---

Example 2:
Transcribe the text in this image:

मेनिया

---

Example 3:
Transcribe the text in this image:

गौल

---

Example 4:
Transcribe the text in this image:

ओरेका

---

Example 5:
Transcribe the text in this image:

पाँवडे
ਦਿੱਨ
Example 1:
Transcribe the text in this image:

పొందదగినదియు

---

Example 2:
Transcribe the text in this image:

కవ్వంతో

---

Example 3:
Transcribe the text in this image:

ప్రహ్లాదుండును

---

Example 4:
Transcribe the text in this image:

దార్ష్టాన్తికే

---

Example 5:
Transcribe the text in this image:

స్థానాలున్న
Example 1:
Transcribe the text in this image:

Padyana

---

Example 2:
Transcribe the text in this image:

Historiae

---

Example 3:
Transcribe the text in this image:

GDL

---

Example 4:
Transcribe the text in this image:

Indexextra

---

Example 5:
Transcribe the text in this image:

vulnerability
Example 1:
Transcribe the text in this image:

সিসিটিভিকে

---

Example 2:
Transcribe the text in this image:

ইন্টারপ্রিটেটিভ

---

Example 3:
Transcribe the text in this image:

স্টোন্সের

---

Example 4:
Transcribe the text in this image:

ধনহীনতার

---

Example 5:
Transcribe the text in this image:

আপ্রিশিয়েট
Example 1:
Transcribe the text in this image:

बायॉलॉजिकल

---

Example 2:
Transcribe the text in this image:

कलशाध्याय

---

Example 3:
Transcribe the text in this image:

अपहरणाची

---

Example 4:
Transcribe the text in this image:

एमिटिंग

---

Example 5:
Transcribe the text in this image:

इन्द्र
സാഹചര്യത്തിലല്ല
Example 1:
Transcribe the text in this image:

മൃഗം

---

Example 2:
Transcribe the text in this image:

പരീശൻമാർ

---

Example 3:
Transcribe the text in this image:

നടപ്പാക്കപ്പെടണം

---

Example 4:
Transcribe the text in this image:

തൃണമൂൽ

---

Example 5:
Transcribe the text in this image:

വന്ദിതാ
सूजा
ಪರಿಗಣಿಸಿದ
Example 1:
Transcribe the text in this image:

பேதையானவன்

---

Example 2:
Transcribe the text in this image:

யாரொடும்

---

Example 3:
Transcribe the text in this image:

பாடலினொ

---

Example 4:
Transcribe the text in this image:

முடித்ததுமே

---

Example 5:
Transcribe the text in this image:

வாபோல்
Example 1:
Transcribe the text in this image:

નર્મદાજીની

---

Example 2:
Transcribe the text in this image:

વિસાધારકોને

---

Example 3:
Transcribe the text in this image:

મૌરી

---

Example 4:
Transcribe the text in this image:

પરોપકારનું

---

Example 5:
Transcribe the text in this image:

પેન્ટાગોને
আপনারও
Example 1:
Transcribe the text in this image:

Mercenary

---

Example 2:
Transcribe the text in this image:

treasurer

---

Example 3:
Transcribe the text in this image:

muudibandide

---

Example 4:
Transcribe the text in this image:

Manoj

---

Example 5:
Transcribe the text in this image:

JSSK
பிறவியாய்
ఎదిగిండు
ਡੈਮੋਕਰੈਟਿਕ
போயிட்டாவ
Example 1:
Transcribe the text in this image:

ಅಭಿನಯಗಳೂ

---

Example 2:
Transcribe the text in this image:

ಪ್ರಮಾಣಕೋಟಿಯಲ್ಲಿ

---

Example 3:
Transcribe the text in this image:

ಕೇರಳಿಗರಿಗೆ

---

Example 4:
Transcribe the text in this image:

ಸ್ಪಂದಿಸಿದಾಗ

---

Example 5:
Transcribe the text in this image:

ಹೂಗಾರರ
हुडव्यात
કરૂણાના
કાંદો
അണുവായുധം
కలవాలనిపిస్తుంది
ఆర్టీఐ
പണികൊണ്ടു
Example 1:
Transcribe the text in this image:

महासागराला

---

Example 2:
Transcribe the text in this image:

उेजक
# # # # # # #
» **TASK OBJECTIVE**: Write out the records again, exactly as given.

» **EXERCISE OUTPUT**:
---

Example 2:
Transcribe the text in this image:

मेनिया

---

Example 3:
Transcribe the text in this image:

गौल

---

Example 4:
Transcribe the text in this image:

ओरेका

---

Example 5:
Transcribe the text in this image:

पाँवडे
ਦਿੱਨ
Example 1:
Transcribe the text in this image:

పొందదగినదియు

---

Example 2:
Transcribe the text in this image:

కవ్వంతో

---

Example 3:
Transcribe the text in this image:

ప్రహ్లాదుండును

---

Example 4:
Transcribe the text in this image:

దార్ష్టాన్తికే

---

Example 5:
Transcribe the text in this image:

స్థానాలున్న
Example 1:
Transcribe the text in this image:

Padyana

---

Example 2:
Transcribe the text in this image:

Historiae

---

Example 3:
Transcribe the text in this image:

GDL

---

Example 4:
Transcribe the text in this image:

Indexextra

---

Example 5:
Transcribe the text in this image:

vulnerability
Example 1:
Transcribe the text in this image:

সিসিটিভিকে

---

Example 2:
Transcribe the text in this image:

ইন্টারপ্রিটেটিভ

---

Example 3:
Transcribe the text in this image:

স্টোন্সের

---

Example 4:
Transcribe the text in this image:

ধনহীনতার

---

Example 5:
Transcribe the text in this image:

আপ্রিশিয়েট
Example 1:
Transcribe the text in this image:

बायॉलॉजिकल

---

Example 2:
Transcribe the text in this image:

कलशाध्याय

---

Example 3:
Transcribe the text in this image:

अपहरणाची

---

Example 4:
Transcribe the text in this image:

एमिटिंग

---

Example 5:
Transcribe the text in this image:

इन्द्र
സാഹചര്യത്തിലല്ല
Example 1:
Transcribe the text in this image:

മൃഗം

---

Example 2:
Transcribe the text in this image:

പരീശൻമാർ

---

Example 3:
Transcribe the text in this image:

നടപ്പാക്കപ്പെടണം

---

Example 4:
Transcribe the text in this image:

തൃണമൂൽ

---

Example 5:
Transcribe the text in this image:

വന്ദിതാ
सूजा
ಪರಿಗಣಿಸಿದ
Example 1:
Transcribe the text in this image:

பேதையானவன்

---

Example 2:
Transcribe the text in this image:

யாரொடும்

---

Example 3:
Transcribe the text in this image:

பாடலினொ

---

Example 4:
Transcribe the text in this image:

முடித்ததுமே

---

Example 5:
Transcribe the text in this image:

வாபோல்
Example 1:
Transcribe the text in this image:

નર્મદાજીની

---

Example 2:
Transcribe the text in this image:

વિસાધારકોને

---

Example 3:
Transcribe the text in this image:

મૌરી

---

Example 4:
Transcribe the text in this image:

પરોપકારનું

---

Example 5:
Transcribe the text in this image:

પેન્ટાગોને
আপনারও
Example 1:
Transcribe the text in this image:

Mercenary

---

Example 2:
Transcribe the text in this image:

treasurer

---

Example 3:
Transcribe the text in this image:

muudibandide

---

Example 4:
Transcribe the text in this image:

Manoj

---

Example 5:
Transcribe the text in this image:

JSSK
பிறவியாய்
ఎదిగిండు
ਡੈਮੋਕਰੈਟਿਕ
போயிட்டாவ
Example 1:
Transcribe the text in this image:

ಅಭಿನಯಗಳೂ

---

Example 2:
Transcribe the text in this image:

ಪ್ರಮಾಣಕೋಟಿಯಲ್ಲಿ

---

Example 3:
Transcribe the text in this image:

ಕೇರಳಿಗರಿಗೆ

---

Example 4:
Transcribe the text in this image:

ಸ್ಪಂದಿಸಿದಾಗ

---

Example 5:
Transcribe the text in this image:

ಹೂಗಾರರ
हुडव्यात
કરૂણાના
કાંદો
അണുവായുധം
కలవాలనిపిస్తుంది
ఆర్టీఐ
പണികൊണ്ടു
Example 1:
Transcribe the text in this image:

महासागराला

---

Example 2:
Transcribe the text in this image:

उेजक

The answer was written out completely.